§ **Assignment**:
Could you turn all the rows below into a single numbered list, one item per line, with the blank lines left out?

§ **Data extracts**:
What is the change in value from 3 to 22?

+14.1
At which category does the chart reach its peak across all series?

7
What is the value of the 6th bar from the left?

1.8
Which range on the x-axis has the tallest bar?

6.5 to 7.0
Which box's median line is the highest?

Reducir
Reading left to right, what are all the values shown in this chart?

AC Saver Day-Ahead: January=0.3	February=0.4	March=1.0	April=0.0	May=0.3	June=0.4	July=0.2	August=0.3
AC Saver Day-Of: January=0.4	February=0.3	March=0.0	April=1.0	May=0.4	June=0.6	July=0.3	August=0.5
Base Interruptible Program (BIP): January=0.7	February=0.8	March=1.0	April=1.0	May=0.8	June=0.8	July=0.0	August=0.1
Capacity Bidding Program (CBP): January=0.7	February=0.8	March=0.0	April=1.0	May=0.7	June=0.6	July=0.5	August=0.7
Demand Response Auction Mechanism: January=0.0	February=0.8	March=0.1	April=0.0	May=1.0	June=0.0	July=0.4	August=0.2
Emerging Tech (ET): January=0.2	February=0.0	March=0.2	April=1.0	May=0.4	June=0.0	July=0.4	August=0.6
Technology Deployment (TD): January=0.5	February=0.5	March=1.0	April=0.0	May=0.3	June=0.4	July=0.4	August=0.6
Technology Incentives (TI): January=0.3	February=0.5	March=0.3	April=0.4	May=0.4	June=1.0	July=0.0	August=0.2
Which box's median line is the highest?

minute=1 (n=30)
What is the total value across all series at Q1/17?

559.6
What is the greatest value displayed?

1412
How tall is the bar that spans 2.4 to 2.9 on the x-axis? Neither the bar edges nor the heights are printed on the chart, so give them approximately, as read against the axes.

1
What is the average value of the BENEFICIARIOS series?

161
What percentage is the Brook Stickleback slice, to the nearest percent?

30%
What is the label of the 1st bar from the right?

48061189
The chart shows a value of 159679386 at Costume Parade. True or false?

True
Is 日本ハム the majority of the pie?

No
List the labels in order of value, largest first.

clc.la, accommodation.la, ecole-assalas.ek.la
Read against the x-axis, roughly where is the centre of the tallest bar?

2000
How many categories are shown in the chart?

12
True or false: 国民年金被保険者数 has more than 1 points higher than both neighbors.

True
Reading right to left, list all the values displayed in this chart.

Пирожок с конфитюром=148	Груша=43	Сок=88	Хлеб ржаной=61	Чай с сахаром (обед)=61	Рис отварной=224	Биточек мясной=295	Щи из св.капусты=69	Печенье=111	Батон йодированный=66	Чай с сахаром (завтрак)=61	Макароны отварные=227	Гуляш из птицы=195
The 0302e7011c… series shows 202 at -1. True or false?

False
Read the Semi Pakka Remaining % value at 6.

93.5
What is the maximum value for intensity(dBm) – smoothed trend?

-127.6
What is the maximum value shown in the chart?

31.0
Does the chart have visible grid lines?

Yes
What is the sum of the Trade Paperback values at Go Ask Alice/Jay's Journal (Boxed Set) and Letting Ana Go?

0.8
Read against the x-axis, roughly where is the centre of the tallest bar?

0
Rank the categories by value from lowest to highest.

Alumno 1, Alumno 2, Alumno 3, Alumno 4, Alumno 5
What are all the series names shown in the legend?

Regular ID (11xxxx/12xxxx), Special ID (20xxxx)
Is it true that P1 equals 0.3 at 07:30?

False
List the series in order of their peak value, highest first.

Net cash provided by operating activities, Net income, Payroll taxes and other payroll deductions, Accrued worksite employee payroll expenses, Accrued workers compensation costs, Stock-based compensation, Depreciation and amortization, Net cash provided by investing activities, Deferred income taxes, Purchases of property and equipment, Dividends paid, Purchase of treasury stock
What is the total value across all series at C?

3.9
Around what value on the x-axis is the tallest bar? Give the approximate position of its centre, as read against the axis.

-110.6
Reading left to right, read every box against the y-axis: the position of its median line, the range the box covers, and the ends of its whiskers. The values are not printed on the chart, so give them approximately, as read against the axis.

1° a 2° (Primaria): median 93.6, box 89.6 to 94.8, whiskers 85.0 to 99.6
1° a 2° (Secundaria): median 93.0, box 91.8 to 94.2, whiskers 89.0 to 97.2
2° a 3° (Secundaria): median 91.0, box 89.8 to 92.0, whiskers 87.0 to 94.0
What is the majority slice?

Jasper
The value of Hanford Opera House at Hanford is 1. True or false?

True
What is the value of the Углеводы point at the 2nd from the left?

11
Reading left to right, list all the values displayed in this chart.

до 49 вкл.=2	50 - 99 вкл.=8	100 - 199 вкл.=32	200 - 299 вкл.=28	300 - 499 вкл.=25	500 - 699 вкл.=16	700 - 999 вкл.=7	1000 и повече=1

§ **Expected answer**:
1. What is the change in value from 3 to 22?
2. +14.1
3. At which category does the chart reach its peak across all series?
4. 7
5. What is the value of the 6th bar from the left?
6. 1.8
7. Which range on the x-axis has the tallest bar?
8. 6.5 to 7.0
9. Which box's median line is the highest?
10. Reducir
11. Reading left to right, what are all the values shown in this chart?
12. AC Saver Day-Ahead: January=0.3	February=0.4	March=1.0	April=0.0	May=0.3	June=0.4	July=0.2	August=0.3
13. AC Saver Day-Of: January=0.4	February=0.3	March=0.0	April=1.0	May=0.4	June=0.6	July=0.3	August=0.5
14. Base Interruptible Program (BIP): January=0.7	February=0.8	March=1.0	April=1.0	May=0.8	June=0.8	July=0.0	August=0.1
15. Capacity Bidding Program (CBP): January=0.7	February=0.8	March=0.0	April=1.0	May=0.7	June=0.6	July=0.5	August=0.7
16. Demand Response Auction Mechanism: January=0.0	February=0.8	March=0.1	April=0.0	May=1.0	June=0.0	July=0.4	August=0.2
17. Emerging Tech (ET): January=0.2	February=0.0	March=0.2	April=1.0	May=0.4	June=0.0	July=0.4	August=0.6
18. Technology Deployment (TD): January=0.5	February=0.5	March=1.0	April=0.0	May=0.3	June=0.4	July=0.4	August=0.6
19. Technology Incentives (TI): January=0.3	February=0.5	March=0.3	April=0.4	May=0.4	June=1.0	July=0.0	August=0.2
20. Which box's median line is the highest?
21. minute=1 (n=30)
22. What is the total value across all series at Q1/17?
23. 559.6
24. What is the greatest value displayed?
25. 1412
26. How tall is the bar that spans 2.4 to 2.9 on the x-axis? Neither the bar edges nor the heights are printed on the chart, so give them approximately, as read against the axes.
27. 1
28. What is the average value of the BENEFICIARIOS series?
29. 161
30. What percentage is the Brook Stickleback slice, to the nearest percent?
31. 30%
32. What is the label of the 1st bar from the right?
33. 48061189
34. The chart shows a value of 159679386 at Costume Parade. True or false?
35. True
36. Is 日本ハム the majority of the pie?
37. No
38. List the labels in order of value, largest first.
39. clc.la, accommodation.la, ecole-assalas.ek.la
40. Read against the x-axis, roughly where is the centre of the tallest bar?
41. 2000
42. How many categories are shown in the chart?
43. 12
44. True or false: 国民年金被保険者数 has more than 1 points higher than both neighbors.
45. True
46. Reading right to left, list all the values displayed in this chart.
47. Пирожок с конфитюром=148	Груша=43	Сок=88	Хлеб ржаной=61	Чай с сахаром (обед)=61	Рис отварной=224	Биточек мясной=295	Щи из св.капусты=69	Печенье=111	Батон йодированный=66	Чай с сахаром (завтрак)=61	Макароны отварные=227	Гуляш из птицы=195
48. The 0302e7011c… series shows 202 at -1. True or false?
49. False
50. Read the Semi Pakka Remaining % value at 6.
51. 93.5
52. What is the maximum value for intensity(dBm) – smoothed trend?
53. -127.6
54. What is the maximum value shown in the chart?
55. 31.0
56. Does the chart have visible grid lines?
57. Yes
58. What is the sum of the Trade Paperback values at Go Ask Alice/Jay's Journal (Boxed Set) and Letting Ana Go?
59. 0.8
60. Read against the x-axis, roughly where is the centre of the tallest bar?
61. 0
62. Rank the categories by value from lowest to highest.
63. Alumno 1, Alumno 2, Alumno 3, Alumno 4, Alumno 5
64. What are all the series names shown in the legend?
65. Regular ID (11xxxx/12xxxx), Special ID (20xxxx)
66. Is it true that P1 equals 0.3 at 07:30?
67. False
68. List the series in order of their peak value, highest first.
69. Net cash provided by operating activities, Net income, Payroll taxes and other payroll deductions, Accrued worksite employee payroll expenses, Accrued workers compensation costs, Stock-based compensation, Depreciation and amortization, Net cash provided by investing activities, Deferred income taxes, Purchases of property and equipment, Dividends paid, Purchase of treasury stock
70. What is the total value across all series at C?
71. 3.9
72. Around what value on the x-axis is the tallest bar? Give the approximate position of its centre, as read against the axis.
73. -110.6
74. Reading left to right, read every box against the y-axis: the position of its median line, the range the box covers, and the ends of its whiskers. The values are not printed on the chart, so give them approximately, as read against the axis.
75. 1° a 2° (Primaria): median 93.6, box 89.6 to 94.8, whiskers 85.0 to 99.6
76. 1° a 2° (Secundaria): median 93.0, box 91.8 to 94.2, whiskers 89.0 to 97.2
77. 2° a 3° (Secundaria): median 91.0, box 89.8 to 92.0, whiskers 87.0 to 94.0
78. What is the majority slice?
79. Jasper
80. The value of Hanford Opera House at Hanford is 1. True or false?
81. True
82. What is the value of the Углеводы point at the 2nd from the left?
83. 11
84. Reading left to right, list all the values displayed in this chart.
85. до 49 вкл.=2	50 - 99 вкл.=8	100 - 199 вкл.=32	200 - 299 вкл.=28	300 - 499 вкл.=25	500 - 699 вкл.=16	700 - 999 вкл.=7	1000 и повече=1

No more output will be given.